QUOTED PASSAGE:
Tuesday, September 26, 2006

NBA Preview: Atlantic Division

As we continue our trip around the league, part two of this massive undertaking leads us to the Atlantic Division.

Upon further reflection, I may have come down a little hard on the Southeast division. The Atlantic was arguably worse last year as the Knicks disgraced their city and history with a 23-59 season - good enough to earn them the title of worst team in the conference.

This year’s Atlantic division doesn’t seem to have an NBA-title contender, but improvement for some of it’s teams looms on the horizon.

NEW JERSEY NETS (2005-2006 record: 49-33. Lost in Round 2 to Miami)

Predicted division finish: 1st

The Nets are a team that must be hard to follow.

There’s plenty of good happening with this franchise. Jason Kidd, Vince Carter and Richard Jefferson are one of the best threesomes in the league. They had a stellar draft by flat out stealing Marcus Williams.

Yet, coming into the season, New Jersey’s ceiling seems to be to win the Atlantic.

There are too many holes up front. Nenad Krstic can hit a 12-foot jumper, but when they need a post game he’s no where to be found. They brought in Mikki Moore via trade to help out Jason Collins, which means that they are horrible up front.

The problem with New Jersey is they’re not as good as every other elite team in the East. They won’t beat Miami, Chicago, or Cleveland in a playoff series, so if you’re a fan of this team, I guess you can feel good about another Atlantic title.

That much seems like a lock, but with Vince Carter becoming a free agent after the season and Jason Kidd’s knee getting worse by the year, the championship window has closed for the time being.

NEW YORK KNICKS (2005-2006 record: 29-53. Missed playoffs)

Predicted division finish: 2nd

I know what you’re thinking as you read this, and no, I haven’t lost my mind.

At least I don’t think I have.

Hear me out.

The Knicks humiliated themselves last year. The whole city of New York was disgraced. The players quit on Larry Brown. Larry Brown quit on the players. Bloggers mocked Isiah Thomas incessantly. Frankly, they had good reason since Isiah assembled this disaster and decided that a backcourt of Stephon Marbury and Steve Francis was a good idea.
I know there are major problems with the franchise, and I’m not for one second arguing that point.

However, this is a make or break time for everyone involved. Zeke moving to the bench is a constant reminder of last year’s failure. This collection of $100 million talent has to have some heart left somewhere, right? If so, then there’s no way they’re letting Isiah Thomas go down in flames. It just won’t happen.

DATA:

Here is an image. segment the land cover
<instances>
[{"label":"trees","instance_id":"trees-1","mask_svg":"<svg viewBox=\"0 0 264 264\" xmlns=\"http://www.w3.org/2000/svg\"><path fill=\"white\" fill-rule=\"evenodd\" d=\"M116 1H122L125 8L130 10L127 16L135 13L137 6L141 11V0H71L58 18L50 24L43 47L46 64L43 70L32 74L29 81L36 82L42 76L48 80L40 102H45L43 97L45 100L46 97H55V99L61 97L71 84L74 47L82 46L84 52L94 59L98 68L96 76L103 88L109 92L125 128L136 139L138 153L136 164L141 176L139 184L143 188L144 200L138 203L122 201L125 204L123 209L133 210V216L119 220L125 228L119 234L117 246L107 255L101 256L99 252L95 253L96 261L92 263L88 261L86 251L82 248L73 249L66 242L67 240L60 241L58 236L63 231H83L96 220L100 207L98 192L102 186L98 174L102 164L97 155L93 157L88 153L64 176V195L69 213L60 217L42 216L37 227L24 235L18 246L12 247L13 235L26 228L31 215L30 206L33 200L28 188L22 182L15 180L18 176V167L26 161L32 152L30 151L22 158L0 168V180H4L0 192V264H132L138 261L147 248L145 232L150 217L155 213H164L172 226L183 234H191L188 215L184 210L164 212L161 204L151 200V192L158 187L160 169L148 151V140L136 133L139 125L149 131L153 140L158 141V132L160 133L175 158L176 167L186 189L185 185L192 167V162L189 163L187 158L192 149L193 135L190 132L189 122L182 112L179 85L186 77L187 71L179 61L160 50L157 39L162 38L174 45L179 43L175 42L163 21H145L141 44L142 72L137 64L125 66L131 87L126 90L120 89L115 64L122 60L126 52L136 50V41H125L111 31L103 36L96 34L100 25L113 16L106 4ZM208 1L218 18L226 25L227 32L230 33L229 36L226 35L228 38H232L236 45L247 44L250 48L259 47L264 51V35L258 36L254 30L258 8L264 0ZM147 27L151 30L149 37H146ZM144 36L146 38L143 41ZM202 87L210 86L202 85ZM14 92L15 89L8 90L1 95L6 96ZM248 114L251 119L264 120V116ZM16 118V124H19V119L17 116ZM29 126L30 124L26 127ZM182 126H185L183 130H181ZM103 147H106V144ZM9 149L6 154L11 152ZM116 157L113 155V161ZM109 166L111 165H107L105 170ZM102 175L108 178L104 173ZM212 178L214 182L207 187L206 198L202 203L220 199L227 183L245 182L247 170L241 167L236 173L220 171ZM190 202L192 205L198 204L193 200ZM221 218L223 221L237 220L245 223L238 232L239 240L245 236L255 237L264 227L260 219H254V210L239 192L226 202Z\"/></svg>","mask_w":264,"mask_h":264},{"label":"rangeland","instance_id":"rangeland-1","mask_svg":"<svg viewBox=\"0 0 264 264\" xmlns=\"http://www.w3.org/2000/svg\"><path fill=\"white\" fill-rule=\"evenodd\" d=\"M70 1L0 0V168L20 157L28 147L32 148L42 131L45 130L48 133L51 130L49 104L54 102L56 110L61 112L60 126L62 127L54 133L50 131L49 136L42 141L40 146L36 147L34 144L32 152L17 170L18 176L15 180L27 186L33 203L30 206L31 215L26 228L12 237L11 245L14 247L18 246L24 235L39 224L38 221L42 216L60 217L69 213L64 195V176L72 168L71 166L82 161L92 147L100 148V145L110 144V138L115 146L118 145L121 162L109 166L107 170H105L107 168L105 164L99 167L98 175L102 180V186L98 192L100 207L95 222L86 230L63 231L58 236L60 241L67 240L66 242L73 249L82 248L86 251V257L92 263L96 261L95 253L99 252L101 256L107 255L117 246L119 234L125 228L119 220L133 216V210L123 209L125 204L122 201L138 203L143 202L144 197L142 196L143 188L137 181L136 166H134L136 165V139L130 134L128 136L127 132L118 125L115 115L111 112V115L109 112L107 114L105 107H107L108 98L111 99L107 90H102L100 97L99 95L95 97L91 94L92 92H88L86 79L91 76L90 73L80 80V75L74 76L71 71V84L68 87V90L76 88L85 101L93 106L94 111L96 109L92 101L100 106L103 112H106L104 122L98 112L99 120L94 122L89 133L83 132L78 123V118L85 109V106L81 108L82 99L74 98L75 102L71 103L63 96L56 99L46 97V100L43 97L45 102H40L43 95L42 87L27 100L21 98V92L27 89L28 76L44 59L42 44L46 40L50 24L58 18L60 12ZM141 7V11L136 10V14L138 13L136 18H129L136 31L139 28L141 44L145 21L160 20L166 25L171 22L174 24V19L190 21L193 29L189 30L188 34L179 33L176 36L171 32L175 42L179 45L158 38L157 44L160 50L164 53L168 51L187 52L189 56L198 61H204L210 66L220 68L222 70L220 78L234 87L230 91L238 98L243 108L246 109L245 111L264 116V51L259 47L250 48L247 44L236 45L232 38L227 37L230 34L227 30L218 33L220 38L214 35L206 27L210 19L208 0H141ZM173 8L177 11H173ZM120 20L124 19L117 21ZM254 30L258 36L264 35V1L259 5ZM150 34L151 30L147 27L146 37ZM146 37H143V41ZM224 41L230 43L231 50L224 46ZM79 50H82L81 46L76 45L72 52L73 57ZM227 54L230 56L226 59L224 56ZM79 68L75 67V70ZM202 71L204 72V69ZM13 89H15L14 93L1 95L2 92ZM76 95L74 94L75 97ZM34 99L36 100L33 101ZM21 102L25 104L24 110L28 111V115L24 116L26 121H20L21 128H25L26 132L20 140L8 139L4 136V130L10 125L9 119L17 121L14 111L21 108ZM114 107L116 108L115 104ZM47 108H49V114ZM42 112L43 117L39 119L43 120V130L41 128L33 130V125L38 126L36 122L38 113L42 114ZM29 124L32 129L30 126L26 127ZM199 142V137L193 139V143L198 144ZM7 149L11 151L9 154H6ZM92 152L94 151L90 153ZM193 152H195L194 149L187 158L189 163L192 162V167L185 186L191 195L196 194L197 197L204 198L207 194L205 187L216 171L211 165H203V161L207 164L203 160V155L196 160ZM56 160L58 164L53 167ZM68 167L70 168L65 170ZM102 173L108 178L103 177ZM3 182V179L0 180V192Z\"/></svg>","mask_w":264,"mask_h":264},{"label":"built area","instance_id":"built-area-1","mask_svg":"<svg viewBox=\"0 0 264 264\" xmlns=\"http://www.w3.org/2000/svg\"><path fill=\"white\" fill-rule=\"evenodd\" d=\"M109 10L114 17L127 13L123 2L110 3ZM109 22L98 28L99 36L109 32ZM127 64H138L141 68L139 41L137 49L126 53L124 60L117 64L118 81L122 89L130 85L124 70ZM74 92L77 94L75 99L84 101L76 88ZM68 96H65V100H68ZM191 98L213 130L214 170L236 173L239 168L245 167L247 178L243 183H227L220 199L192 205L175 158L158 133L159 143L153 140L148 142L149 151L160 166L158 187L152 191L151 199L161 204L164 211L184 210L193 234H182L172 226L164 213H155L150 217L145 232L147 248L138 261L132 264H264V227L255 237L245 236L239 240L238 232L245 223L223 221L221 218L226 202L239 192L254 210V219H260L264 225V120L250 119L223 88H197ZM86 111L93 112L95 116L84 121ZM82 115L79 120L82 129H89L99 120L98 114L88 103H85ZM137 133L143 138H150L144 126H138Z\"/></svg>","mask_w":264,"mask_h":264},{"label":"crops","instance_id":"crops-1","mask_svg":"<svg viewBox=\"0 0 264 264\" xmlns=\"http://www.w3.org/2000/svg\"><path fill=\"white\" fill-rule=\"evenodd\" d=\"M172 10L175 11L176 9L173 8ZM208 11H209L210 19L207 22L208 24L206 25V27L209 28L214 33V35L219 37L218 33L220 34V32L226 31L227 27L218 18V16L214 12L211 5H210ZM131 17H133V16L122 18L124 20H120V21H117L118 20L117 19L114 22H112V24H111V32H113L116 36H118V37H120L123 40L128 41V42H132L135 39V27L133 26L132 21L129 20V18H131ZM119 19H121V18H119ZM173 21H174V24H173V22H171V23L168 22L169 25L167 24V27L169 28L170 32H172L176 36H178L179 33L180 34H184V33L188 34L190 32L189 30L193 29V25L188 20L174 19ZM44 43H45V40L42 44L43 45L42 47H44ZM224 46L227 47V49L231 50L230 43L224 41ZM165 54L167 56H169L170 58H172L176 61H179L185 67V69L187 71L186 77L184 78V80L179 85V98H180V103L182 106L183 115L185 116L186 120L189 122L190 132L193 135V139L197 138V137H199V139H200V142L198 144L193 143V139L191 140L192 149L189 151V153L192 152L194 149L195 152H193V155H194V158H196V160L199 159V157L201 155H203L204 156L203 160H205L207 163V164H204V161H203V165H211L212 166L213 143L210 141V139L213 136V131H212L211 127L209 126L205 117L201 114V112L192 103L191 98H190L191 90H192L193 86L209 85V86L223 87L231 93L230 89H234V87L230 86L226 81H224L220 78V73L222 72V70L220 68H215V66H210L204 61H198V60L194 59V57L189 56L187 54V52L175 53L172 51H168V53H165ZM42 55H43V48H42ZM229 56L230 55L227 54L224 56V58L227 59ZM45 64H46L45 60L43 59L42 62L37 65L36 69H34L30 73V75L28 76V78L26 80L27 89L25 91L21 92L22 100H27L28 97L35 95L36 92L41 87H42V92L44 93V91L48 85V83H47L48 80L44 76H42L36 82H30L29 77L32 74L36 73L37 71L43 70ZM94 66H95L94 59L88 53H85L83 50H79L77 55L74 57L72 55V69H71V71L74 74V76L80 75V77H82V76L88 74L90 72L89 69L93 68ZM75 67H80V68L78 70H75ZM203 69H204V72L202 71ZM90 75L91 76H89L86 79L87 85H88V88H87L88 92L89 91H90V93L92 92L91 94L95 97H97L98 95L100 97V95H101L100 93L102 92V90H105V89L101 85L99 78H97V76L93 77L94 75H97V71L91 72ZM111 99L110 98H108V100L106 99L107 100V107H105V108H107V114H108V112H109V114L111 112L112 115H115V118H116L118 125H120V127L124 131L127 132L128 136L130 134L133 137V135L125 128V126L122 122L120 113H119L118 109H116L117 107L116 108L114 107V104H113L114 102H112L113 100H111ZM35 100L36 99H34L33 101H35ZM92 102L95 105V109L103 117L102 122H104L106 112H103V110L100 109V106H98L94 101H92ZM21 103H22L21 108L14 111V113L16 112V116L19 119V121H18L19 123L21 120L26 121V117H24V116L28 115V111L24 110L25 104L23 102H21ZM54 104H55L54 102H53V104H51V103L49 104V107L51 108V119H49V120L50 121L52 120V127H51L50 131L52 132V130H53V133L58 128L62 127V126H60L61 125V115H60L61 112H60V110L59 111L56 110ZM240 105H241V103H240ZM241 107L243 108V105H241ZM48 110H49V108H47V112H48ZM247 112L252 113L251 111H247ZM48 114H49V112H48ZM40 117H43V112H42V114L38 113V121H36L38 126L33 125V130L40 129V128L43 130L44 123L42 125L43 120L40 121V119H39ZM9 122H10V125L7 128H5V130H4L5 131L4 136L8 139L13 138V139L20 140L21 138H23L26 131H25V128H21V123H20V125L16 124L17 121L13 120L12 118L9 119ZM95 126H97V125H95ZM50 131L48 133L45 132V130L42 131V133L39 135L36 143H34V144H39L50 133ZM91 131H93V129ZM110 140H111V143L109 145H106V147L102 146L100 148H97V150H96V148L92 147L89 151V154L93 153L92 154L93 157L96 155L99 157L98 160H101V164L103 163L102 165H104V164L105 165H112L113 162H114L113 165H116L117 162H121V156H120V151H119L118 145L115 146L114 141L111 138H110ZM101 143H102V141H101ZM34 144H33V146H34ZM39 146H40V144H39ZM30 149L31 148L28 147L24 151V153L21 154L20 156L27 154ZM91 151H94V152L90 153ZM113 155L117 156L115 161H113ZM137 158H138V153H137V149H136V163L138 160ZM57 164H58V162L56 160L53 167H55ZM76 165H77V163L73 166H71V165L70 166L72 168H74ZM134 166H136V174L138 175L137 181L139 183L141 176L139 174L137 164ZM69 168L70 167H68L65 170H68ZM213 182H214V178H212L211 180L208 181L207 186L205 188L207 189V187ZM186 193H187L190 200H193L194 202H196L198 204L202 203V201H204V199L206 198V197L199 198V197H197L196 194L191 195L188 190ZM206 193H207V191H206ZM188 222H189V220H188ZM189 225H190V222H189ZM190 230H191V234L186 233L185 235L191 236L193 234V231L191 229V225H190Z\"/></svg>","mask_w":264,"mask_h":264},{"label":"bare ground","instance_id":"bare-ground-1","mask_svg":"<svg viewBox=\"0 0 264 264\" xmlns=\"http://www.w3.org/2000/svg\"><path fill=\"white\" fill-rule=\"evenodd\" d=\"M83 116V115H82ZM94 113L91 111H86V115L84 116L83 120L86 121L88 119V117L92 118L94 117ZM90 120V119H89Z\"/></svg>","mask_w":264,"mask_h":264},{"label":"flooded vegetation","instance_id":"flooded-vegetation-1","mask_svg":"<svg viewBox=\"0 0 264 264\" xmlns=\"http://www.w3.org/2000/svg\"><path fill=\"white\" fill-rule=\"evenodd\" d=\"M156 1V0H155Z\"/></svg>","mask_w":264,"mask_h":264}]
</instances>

SET OF TASKS:
**1.** Reproduce the passage of the Atlantic Division preview word for word, starting at "However, this is" and ending at "just won’t happen.".
**2.** According to the Atlantic Division preview, which player did the Nets bring in by trade to help out Jason Collins?

TASK RESPONSES:
**1.**
However, this is a make or break time for everyone involved. Zeke moving to the bench is a constant reminder of last year’s failure. This collection of $100 million talent has to have some heart left somewhere, right? If so, then there’s no way they’re letting Isiah Thomas go down in flames. It just won’t happen.

**2.** Mikki Moore